I- L’arbre : une dimension mythique
A travers les ages et les cultures l’arbre possède une dimension mythique indéniable (I), Jacques Callot ici, le met en exergue avec son funeste lustre qu’il place au centre de l’image (A) et nous rappelle cette dimension mystique en puisant son inspartion dans la culture biblique (B).

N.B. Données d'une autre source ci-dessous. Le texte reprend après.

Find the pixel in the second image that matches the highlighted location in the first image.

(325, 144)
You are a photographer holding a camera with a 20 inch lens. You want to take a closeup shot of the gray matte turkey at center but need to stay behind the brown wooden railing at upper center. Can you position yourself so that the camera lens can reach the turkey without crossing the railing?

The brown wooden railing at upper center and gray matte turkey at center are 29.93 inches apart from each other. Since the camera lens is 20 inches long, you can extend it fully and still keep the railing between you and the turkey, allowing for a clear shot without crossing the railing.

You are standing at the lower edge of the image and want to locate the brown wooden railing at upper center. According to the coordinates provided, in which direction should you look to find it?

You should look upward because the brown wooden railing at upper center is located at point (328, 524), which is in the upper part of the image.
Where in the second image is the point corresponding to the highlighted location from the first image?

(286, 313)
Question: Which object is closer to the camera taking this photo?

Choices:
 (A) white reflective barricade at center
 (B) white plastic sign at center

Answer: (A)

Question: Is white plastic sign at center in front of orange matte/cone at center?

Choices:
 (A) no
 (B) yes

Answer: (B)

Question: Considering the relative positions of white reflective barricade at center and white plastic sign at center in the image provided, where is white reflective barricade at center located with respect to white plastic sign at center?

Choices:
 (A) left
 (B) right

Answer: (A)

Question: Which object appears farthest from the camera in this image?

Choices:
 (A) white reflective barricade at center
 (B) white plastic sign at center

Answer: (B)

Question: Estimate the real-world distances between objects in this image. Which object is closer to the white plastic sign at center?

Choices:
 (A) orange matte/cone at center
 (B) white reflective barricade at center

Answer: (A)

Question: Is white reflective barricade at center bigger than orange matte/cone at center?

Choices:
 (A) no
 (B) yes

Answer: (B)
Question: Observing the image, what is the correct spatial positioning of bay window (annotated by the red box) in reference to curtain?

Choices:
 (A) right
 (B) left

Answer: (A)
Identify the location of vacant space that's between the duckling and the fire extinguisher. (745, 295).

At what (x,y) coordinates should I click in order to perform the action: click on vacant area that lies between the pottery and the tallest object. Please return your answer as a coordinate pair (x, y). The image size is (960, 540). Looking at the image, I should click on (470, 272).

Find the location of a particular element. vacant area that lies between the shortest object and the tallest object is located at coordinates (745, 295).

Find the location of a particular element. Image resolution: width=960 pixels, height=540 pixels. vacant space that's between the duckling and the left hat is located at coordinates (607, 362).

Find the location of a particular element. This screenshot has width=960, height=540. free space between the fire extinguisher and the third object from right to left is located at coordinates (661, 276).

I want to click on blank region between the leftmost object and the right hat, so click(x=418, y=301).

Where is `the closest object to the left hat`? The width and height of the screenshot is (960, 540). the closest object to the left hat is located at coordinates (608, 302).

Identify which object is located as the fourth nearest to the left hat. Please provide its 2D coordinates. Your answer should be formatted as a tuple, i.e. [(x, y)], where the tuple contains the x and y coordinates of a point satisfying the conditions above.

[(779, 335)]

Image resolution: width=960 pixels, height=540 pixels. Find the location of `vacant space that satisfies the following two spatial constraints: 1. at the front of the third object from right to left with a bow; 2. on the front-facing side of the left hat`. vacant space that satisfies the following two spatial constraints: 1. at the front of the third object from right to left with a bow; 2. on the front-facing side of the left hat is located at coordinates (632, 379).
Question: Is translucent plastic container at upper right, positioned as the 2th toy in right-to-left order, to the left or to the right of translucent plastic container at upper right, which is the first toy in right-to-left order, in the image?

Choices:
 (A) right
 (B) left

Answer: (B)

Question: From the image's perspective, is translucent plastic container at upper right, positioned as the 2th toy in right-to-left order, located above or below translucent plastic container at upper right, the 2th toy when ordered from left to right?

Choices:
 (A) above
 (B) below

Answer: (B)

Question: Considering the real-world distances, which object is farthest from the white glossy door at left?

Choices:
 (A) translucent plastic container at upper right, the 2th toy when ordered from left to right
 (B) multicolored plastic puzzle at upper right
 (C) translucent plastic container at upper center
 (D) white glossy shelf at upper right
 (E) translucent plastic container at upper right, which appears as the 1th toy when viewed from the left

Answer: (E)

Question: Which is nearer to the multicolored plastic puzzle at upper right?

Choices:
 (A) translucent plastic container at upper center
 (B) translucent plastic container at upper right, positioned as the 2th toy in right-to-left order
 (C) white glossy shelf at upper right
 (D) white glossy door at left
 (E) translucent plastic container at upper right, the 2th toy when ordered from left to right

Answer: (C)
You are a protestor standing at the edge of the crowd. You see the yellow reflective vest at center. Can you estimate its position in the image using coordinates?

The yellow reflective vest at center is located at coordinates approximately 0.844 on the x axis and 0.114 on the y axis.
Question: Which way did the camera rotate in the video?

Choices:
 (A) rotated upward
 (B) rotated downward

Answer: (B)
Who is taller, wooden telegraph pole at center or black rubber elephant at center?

A- Un funeste lustre au centre de l’image
Ce grand arbre, un vieux chêne est la première chose que l’on remarque dans cette eau-forte. Il est majestueux et surtout si haut qu’il faut une échelle pour atteindre ses branches dont ne pend pas aux extrémités des fruits, mais de corps pendus, vingt et un au total, dont certains doivent déjà être en état de décomposition. Les branches sont si basses, à cause, du poids des cadavres, qu’elles pendent et forment une sorte de lustre funeste. L’arbre est érigé en œuvre d’art, il capte toute l’attention malgré son sommet coupé par les bords de l’image. Ce n’est pourtant pas le premier cas d’arbre aux pendus connu de cette époque, plus d’une centaine d’autres jonchaient l’Europe de la guerre de Trente Ans. Callot nous présente donc un fait militaire parmi tant d’autres. De plus, le châtiment n’est pas individuel mais collectif, ce qui peut créer un sentiment d’angoisse collective auprès des condamnés. L’arbre est l’élément central de cette oeuvre, dans l’histoire et dans le folklore il possède plusiers significations dont Jacques Callot va plus ou moins s’inspirer.